Will eating fat make me fat?
When it comes to dieting, fat often gets a bad rap. But did you know there are four different types of fat that are not all created equally? Healthy fats are an essential part of our diets and are actually beneficial to our health. Unhealthy fats, on the other hand, are linked to various health problems and should be avoided as much as possible.
First things first, what is fat?
Just like protein and carbohydrates, fat is one of the essential macronutrients that we get from our diets. Found in both plant and animal sources, fat has about 9 calories (or about 37kJ) per gram, and should make up 20-35% of your total energy intake.
Why do we need fat?
- Supports cell growth and promotes lean tissue
- Promotes brain development and function
- Keeps us feeling satisfied and satiated
- Protects our organs
- Allows us to absorb fat-soluble vitamins (A, D, E, and K)
- Keeps our blood sugar and energy levels stable
- Produces important hormones
- Helps our hair and skin to glow
- Improves our lipid profile and lowers our risk of heart disease (when healthy fats replace unhealthy fats)
What are healthy fats?
Healthy fats are unsaturated fats as they are good for our heart health. There are two kinds of unsaturated fats: monounsaturated and polyunsaturated (both of which are equally beneficial). They help improve our cholesterol levels by increasing our HDL (good) levels and decreasing our LDL (bad) levels, which reduces our overall risk of heart disease.
Unsaturated fats are mostly found in plant foods like nuts and seeds, as well as oily fish. If you have a look at the Fodbods nutrition panels, you’ll notice they’re mostly made up of healthy fats due to the high content of nuts.
Note: be mindful of almonds, cashews and pistachios as they are high FODMAP
What are unhealthy fats?
Saturated and trans fats are the unhealthy fats that you want to limit.
Research has shown they increase hepatic and visceral fat which may cause weight gain. They’re also very bad for our heart health – saturated and trans fats (in particular) elevate LDL (bad) levels and suppress HDL (good) levels. Additionally, several studies have reported associations between unhealthy fats and diabetes due to increased insulin resistance.
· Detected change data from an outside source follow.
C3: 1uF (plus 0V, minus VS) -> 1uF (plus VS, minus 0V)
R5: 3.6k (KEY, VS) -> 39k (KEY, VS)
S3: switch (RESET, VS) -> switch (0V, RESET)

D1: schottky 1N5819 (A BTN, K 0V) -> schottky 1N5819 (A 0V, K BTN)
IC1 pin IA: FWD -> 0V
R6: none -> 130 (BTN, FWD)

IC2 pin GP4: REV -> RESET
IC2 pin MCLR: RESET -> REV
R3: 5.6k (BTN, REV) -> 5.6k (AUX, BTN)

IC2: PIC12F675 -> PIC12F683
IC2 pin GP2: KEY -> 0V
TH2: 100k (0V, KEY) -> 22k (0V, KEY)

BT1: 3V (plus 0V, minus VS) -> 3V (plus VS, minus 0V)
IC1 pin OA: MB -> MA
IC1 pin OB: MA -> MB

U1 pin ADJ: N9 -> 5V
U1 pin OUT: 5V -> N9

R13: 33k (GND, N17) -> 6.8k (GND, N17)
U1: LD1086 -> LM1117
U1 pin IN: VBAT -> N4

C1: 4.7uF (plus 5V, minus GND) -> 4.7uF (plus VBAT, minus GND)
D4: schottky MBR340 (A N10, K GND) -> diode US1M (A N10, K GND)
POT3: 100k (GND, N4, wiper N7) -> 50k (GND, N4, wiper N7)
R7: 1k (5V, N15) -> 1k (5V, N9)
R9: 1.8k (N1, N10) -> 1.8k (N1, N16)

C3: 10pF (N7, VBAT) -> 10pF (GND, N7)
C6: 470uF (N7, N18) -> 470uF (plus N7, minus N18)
Trans fats are primarily found in fried foods and should be avoided completely, whilst saturated fats are mostly found in animal products and should be eaten sparingly.
Heart Healthy Tips
- Instead of frying foods, try boiling or steaming.
- Swap butter, lard and coconut oil for olive, canola, peanut or sunflower oils.
- Aim to have fish at least one night per week.
- Use avocado instead of butter as a spread (just be mindful if you’re intolerant to sorbitol - ⅛ of a whole avocado is low FODMAP).
- Go nuts! Add them into your cereal and smoothies, toss into salads, or spread on toast.